In August, my grandmother died. I was blessed to be by her side during her last hours. My grandmother was a wonderful person. She loved her children, her grandchildren, and her great-grandchildren very much.
Approximately 15 years ago, my grandmother began to experience multiple small cerebellar infarcts (strokes). During the last 15 years of her life, she experienced continual dizziness and vertigo. She and my grandfather lived alone until his death in 1999. At that time, my parents moved her into their home.
My mother took very good care of my father's mother. However, this became too strenuous when my father became ill and had to be hospitalized. At that time, my father's sister sold her home in another state and moved into my grandmother's home. She then moved my grandmother from my parent's house, back to her own home. My grandmother needed constant supervision. Frequently, she would try to get up alone. She would get dizzy and stumble and sometimes fall. We were very afraid that she would fall and break a hip or something more serious. We never left her alone. One member of the family was always with her. Over the next few years, she would alternate residence with my aunt and my parents. In August, 2001, she was diagnosed with liver cancer and was sent home on hospice to await her death and be with her family.
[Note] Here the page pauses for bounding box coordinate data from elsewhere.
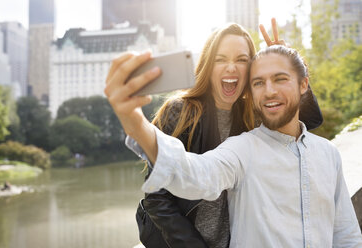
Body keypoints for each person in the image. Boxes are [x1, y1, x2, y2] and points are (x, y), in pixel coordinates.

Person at [105, 44, 362, 247]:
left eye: (280, 78)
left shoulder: (328, 154)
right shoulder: (242, 149)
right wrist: (136, 123)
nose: (269, 91)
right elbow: (193, 173)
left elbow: (346, 235)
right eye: (258, 82)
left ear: (304, 84)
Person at [129, 21, 323, 248]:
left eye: (241, 60)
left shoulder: (252, 113)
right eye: (221, 59)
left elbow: (310, 120)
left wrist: (285, 66)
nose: (231, 67)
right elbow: (156, 197)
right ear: (208, 66)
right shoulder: (181, 112)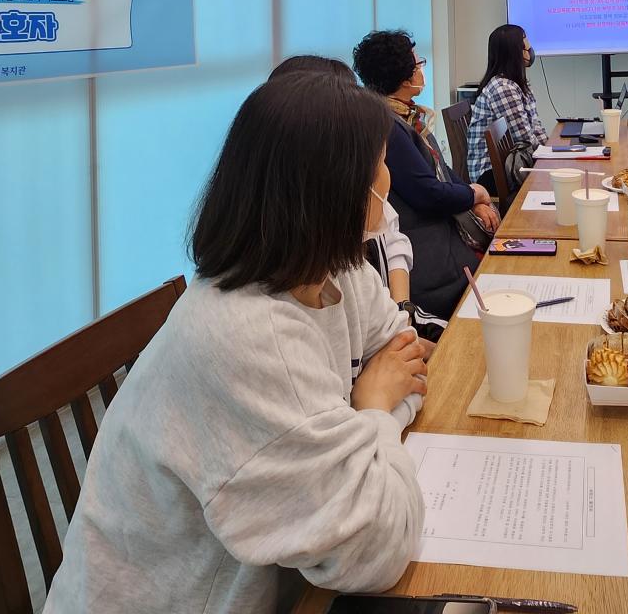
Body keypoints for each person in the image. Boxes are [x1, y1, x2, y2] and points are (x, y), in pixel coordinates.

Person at [43, 73, 428, 614]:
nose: (388, 180)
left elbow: (404, 356)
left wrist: (371, 422)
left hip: (283, 583)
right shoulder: (249, 337)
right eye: (381, 165)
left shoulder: (331, 268)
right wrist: (375, 412)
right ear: (335, 190)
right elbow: (375, 551)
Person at [269, 54, 444, 341]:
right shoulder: (275, 316)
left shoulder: (344, 265)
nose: (385, 177)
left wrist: (402, 312)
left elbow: (393, 333)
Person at [354, 30, 496, 320]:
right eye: (418, 64)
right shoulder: (388, 126)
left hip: (441, 239)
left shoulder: (405, 117)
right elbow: (429, 193)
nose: (421, 69)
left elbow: (441, 171)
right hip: (432, 261)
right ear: (404, 78)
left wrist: (472, 199)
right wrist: (475, 194)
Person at [465, 24, 548, 192]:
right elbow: (524, 138)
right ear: (514, 53)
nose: (530, 51)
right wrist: (550, 153)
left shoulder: (516, 84)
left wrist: (550, 149)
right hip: (490, 173)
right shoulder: (503, 88)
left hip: (508, 164)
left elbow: (535, 126)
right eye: (525, 47)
On the night of my grandmother's death, my aunt called me and asked for my assistance. When I arrived. I saw that my grandmother was obviously getting weaker. I could tell that she would not live much longer. The whole family was called in to see her and say goodbye. One thing my grandmother loved was to have all her children around her, so we all gathered around and sang to her and talked to her. She was too weak to respond but we could tell she heard us.
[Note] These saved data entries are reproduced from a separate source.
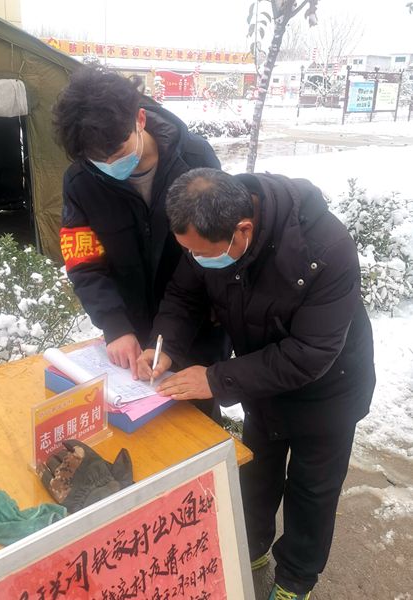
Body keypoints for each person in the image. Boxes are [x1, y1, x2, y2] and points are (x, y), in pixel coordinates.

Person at [136, 168, 376, 600]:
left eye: (202, 254)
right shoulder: (207, 231)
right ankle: (250, 548)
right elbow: (184, 295)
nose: (196, 260)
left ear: (243, 230)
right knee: (257, 474)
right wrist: (164, 345)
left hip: (330, 390)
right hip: (261, 381)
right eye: (189, 252)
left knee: (312, 489)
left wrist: (215, 379)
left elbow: (310, 353)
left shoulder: (326, 248)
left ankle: (295, 579)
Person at [53, 67, 228, 412]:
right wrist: (115, 326)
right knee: (137, 426)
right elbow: (83, 261)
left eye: (118, 151)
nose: (110, 164)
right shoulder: (81, 182)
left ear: (140, 119)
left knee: (196, 425)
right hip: (130, 335)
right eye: (97, 159)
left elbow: (211, 247)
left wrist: (176, 334)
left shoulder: (195, 160)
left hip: (196, 328)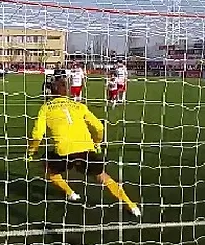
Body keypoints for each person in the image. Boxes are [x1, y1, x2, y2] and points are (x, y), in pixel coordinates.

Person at [27, 79, 141, 217]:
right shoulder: (78, 105)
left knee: (48, 168)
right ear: (67, 92)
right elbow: (99, 126)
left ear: (51, 92)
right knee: (103, 177)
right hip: (86, 148)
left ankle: (70, 193)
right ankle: (131, 206)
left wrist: (31, 151)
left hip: (63, 151)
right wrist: (97, 143)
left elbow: (37, 134)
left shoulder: (45, 107)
We were blessed to be at her side when she took her last breath. I called the hospice nurse, and she arrived to help with the terminal care. The peacefulness of being there helped the family to accept her death and to comfort each other. I will never forget the closeness my family felt in being together by her side.
Being a family caregiver takes a significant toll on the individual designated as primary caregiver. Having other family members who are willing to assist in that responsibility lessens the strain felt by the caregiver. Some families are blessed to have supportive members to assist in the care of an elderly relative. However, many families are divided, and the total care falls to one particular person. Nurses must be aware of this and assist the family in finding respite care for the primary caregiver.
Families need assistance for a longer period of time than they usually receive for home health care or other assistance. Whether caregiving is required for 3, 5, or even 20 years, the family needs help coping. As nurses, we need to work with the family to find help to relieve some of the strain caused by being the primary caregiver of an elderly individual.